Selon les autorités américaines, ces mesures sont motivées par l’implication présumée des deux responsables dans le fonctionnement de gangs armés et d’autres organisations criminelles opérant sur le territoire haïtien.


Les États-Unis leur reprochent également d’avoir entravé les efforts du gouvernement haïtien visant à lutter contre ces groupes, désormais désignés comme organisations terroristes étrangères (FTO) par Washington.


Les sanctions s’inscrivent dans le cadre de l’article 212(a)(3)(C) de la loi américaine sur l’immigration et la nationalité (INA), qui autorise le refus d’entrée sur le territoire américain à toute personne dont la présence ou les activités pourraient avoir des conséquences négatives graves sur la politique étrangère des États-Unis.

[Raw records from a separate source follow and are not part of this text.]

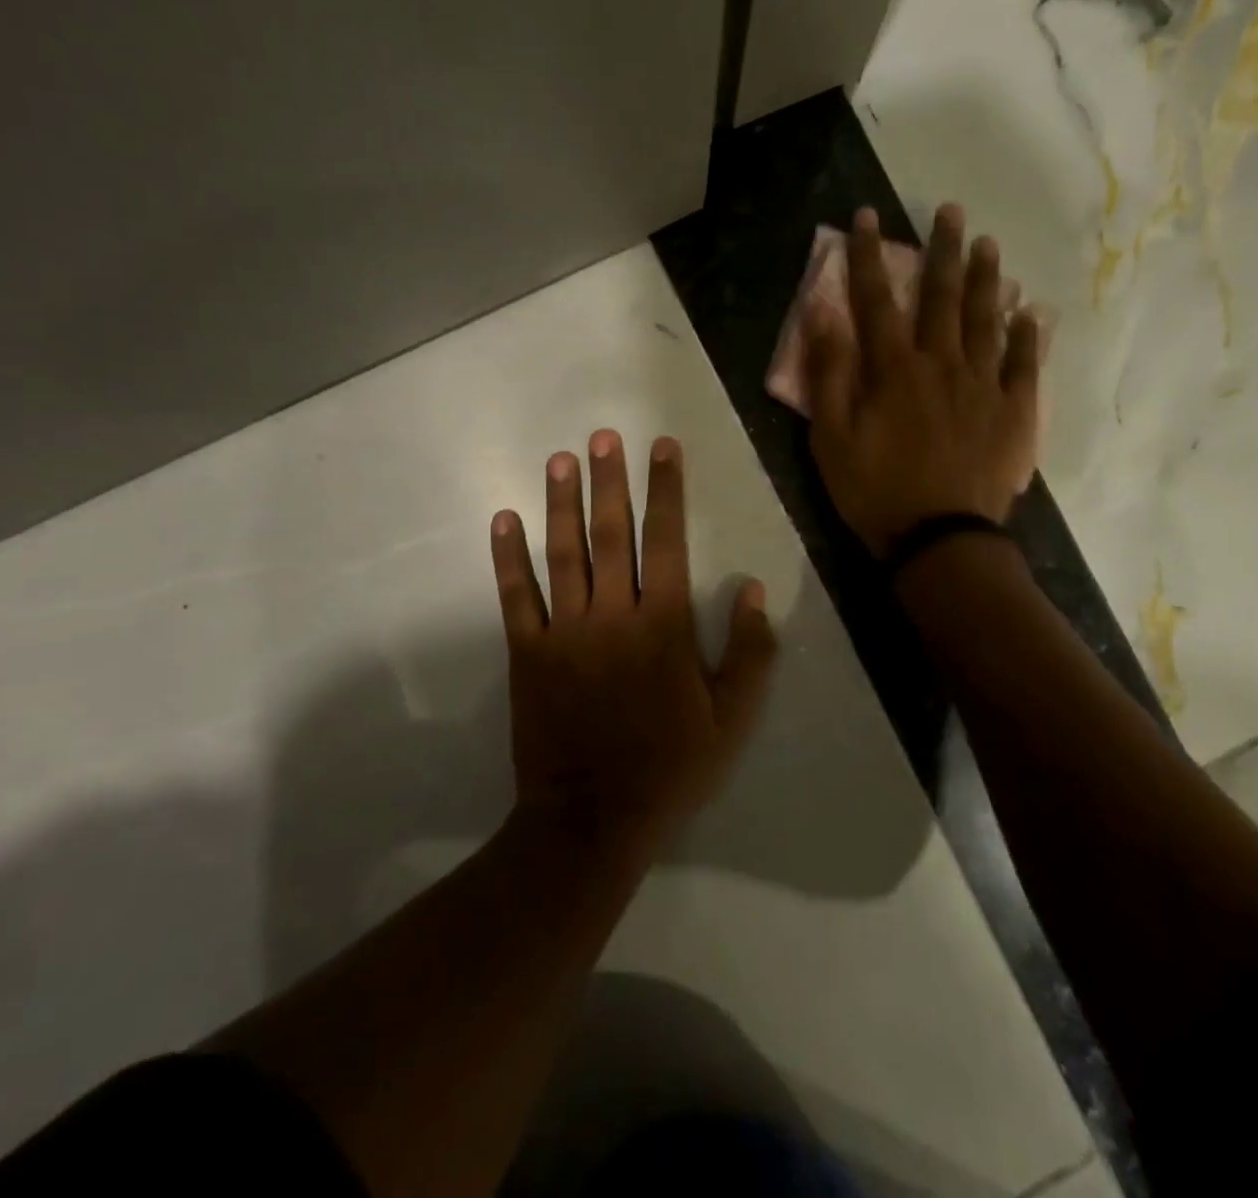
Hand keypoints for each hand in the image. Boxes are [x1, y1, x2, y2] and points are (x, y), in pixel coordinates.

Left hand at [488, 431, 778, 863]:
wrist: (592, 819)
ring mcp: (565, 632)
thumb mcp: (731, 720)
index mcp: (664, 626)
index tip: (663, 447)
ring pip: (562, 554)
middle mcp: (612, 615)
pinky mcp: (528, 653)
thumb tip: (754, 590)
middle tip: (603, 436)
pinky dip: (508, 558)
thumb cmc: (670, 768)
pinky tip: (503, 520)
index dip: (667, 490)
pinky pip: (516, 596)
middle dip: (610, 481)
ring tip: (559, 460)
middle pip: (611, 534)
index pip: (667, 541)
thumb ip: (749, 653)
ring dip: (561, 504)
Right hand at [805, 205, 1040, 557]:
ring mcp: (983, 386)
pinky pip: (1022, 365)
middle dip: (942, 250)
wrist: (940, 539)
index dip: (869, 257)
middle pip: (942, 297)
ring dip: (986, 279)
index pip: (877, 300)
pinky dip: (1025, 336)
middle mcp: (942, 365)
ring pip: (986, 320)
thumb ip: (829, 374)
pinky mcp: (1013, 413)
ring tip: (989, 244)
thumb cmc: (875, 491)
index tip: (867, 217)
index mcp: (894, 370)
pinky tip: (1029, 313)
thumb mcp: (831, 438)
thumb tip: (824, 315)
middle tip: (950, 211)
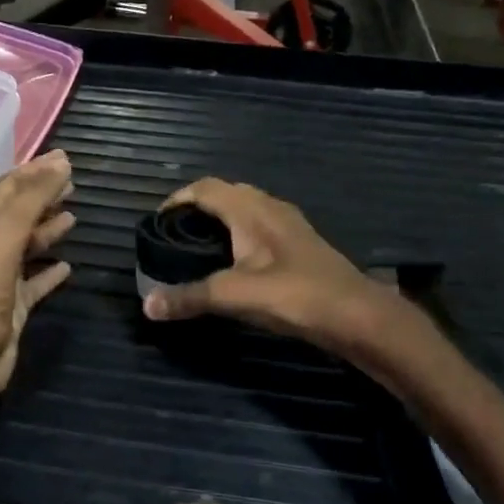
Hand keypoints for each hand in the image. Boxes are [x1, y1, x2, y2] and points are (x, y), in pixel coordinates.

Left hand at [0, 150, 74, 417]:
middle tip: (73, 184)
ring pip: (26, 247)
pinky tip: (68, 267)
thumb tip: (60, 163)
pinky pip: (34, 284)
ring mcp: (1, 280)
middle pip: (18, 214)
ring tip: (73, 216)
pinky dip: (50, 272)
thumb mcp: (4, 236)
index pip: (8, 189)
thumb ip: (30, 199)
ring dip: (47, 229)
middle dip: (42, 196)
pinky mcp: (13, 310)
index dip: (33, 172)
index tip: (63, 159)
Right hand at [139, 178, 389, 352]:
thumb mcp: (235, 296)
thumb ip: (190, 297)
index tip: (155, 223)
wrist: (357, 315)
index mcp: (251, 210)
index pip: (205, 188)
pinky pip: (260, 226)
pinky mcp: (300, 245)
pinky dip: (239, 235)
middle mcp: (270, 208)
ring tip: (198, 248)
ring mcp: (289, 225)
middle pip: (226, 193)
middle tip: (174, 235)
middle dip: (197, 207)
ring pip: (246, 209)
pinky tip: (235, 263)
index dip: (177, 199)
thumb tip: (146, 305)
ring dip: (220, 220)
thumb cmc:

Dans son communiqué, le Département d’État réaffirme l’engagement de Washington en faveur de la stabilité d’Haïti, tout en soulignant sa volonté de collaborer étroitement avec les autorités haïtiennes pour endiguer la violence des gangs et restaurer l’autorité de l’État.


« Le peuple haïtien en a assez de la violence des gangs, des destructions et des luttes politiques stériles », indique la déclaration officielle.


L’administration américaine, dirigée par le président Donald Trump, affirme vouloir renforcer la redevabilité et prendre des mesures fermes contre toute personnalité accusée de contribuer à la déstabilisation d’Haïti et de la région.


Cette annonce pourrait avoir des répercussions politiques majeures au sein du CPT, déjà fragilisé par des tensions internes et un climat sécuritaire extrêmement dégradé.


Aucune réaction officielle des autorités haïtiennes ou des membres concernés n’avait encore été enregistrée au moment de la publication.